The Lakes Animal Friendship Society’s annual community animal care event was a rousing success again this year.
The event is held by the society in partnership with the Canadian Animal Assistant Team, whose team consists entirely of volunteers, to offer free veterinary care to animals from lower income families.
This year between the main clinic at the Burns Lake Band gathering place and the cat clinic at the Burns Lake Veterinary Clinic, the society spayed and neutered 95 dogs and cats over the three day animal care event.
In addition to the 95 dogs and cats that were spayed and neutered over the weekend, the clinic helped in the checkups, vaccinations and de-worming of another 113 animals, bringing the total number of animals helped by the community care event to 208.
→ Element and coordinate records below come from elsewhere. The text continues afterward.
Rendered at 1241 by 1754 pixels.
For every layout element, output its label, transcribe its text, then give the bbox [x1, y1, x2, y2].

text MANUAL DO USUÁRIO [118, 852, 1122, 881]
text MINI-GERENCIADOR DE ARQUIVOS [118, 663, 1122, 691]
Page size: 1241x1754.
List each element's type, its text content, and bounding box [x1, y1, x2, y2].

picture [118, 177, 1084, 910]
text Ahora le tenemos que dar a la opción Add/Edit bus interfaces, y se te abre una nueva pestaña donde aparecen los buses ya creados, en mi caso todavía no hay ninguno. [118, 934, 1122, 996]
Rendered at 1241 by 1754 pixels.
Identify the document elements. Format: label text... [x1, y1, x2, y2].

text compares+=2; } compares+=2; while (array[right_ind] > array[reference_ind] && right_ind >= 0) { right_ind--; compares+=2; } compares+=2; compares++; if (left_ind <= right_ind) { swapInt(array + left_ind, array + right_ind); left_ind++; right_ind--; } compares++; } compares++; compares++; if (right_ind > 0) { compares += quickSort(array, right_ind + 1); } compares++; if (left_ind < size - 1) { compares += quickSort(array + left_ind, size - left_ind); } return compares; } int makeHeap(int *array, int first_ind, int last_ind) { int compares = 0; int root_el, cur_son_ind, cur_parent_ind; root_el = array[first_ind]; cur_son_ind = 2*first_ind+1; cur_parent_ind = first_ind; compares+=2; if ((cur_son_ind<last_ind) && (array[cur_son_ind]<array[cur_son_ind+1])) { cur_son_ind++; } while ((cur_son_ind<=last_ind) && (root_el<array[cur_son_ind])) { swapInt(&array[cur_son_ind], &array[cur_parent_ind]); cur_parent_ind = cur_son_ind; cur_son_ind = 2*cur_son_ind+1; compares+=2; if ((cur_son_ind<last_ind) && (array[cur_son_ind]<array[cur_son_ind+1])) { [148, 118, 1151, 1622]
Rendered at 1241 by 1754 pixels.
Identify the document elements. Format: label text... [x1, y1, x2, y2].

As well, the society was able to build, paint and distribute 10 dog houses to various families.
Compared to last year’s event the number of animals spayed or neutered is staggeringly low.
At last year’s event the society managed to treat 582 animals for vaccinations, health checks and de-worming, with 293 of those animals being spayed or neutered in the process.
Alistair Schroff of the Lakes Animal Friendship Society said that this was the first year that the event didn’t have to turn anyone away.
“This confirms what we expected, that the local overpopulation of companion animals has been brought under a measure of control.”
The next step for the society is now maintain the control over the pet population.
That will require ongoing programs and a commitment from local governments, including the Village of Burns Lake and First Nations groups.
For the society’s part they will continue to work on projects to help with the health of the animals, specifically within the education about proper animal care, compassion and bite safety.
“Education is the best long term solution,” Schroff said.
The society will continue to work with the Canadian Animal Assistance Team as it looks to address needs in other communities in Northwest B.C., including Terrace, Kitimat and Prince George.
“The project here in Burns Lake has shown that while it may be a big job, it’s possible, and the results are tremendously worthwhile,” Schroff said.